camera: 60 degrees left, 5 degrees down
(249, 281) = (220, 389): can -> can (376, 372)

______________________________

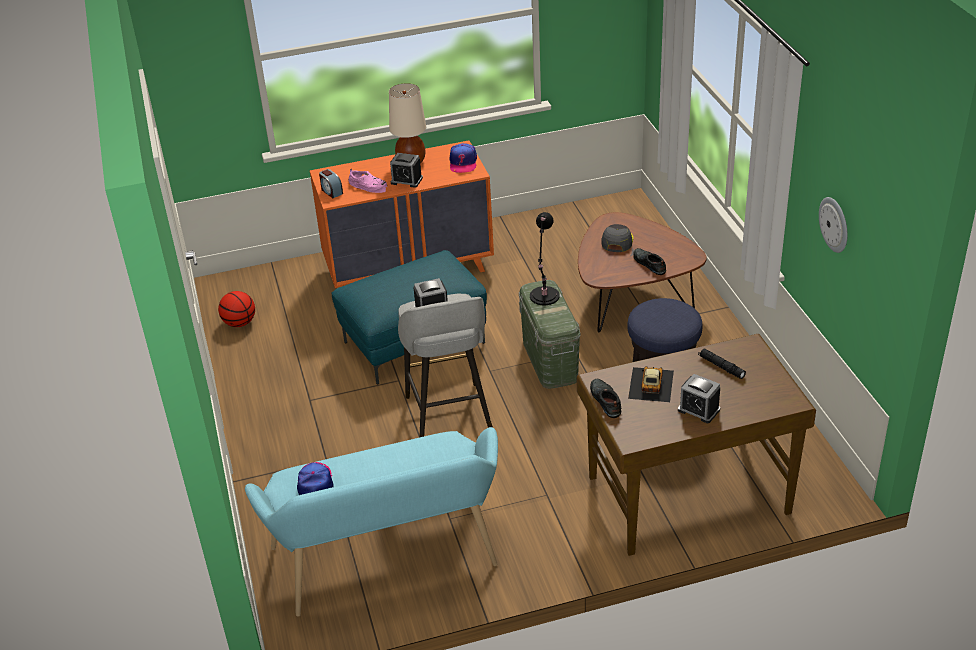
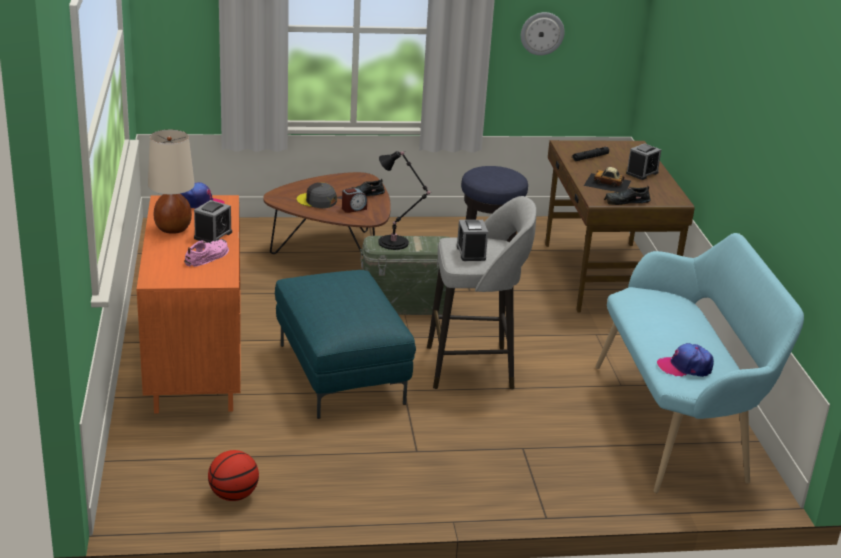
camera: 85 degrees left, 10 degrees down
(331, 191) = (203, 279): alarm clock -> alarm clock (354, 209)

______________________________

Beginning at the line with "camera: 60 degrees left, 5 degrees down" and ending at the line with "(249, 281) = (220, 389): can", reproduce each line of the data above exactly, and add no other lines.

camera: 60 degrees left, 5 degrees down
(249, 281) = (220, 389): can -> can (376, 372)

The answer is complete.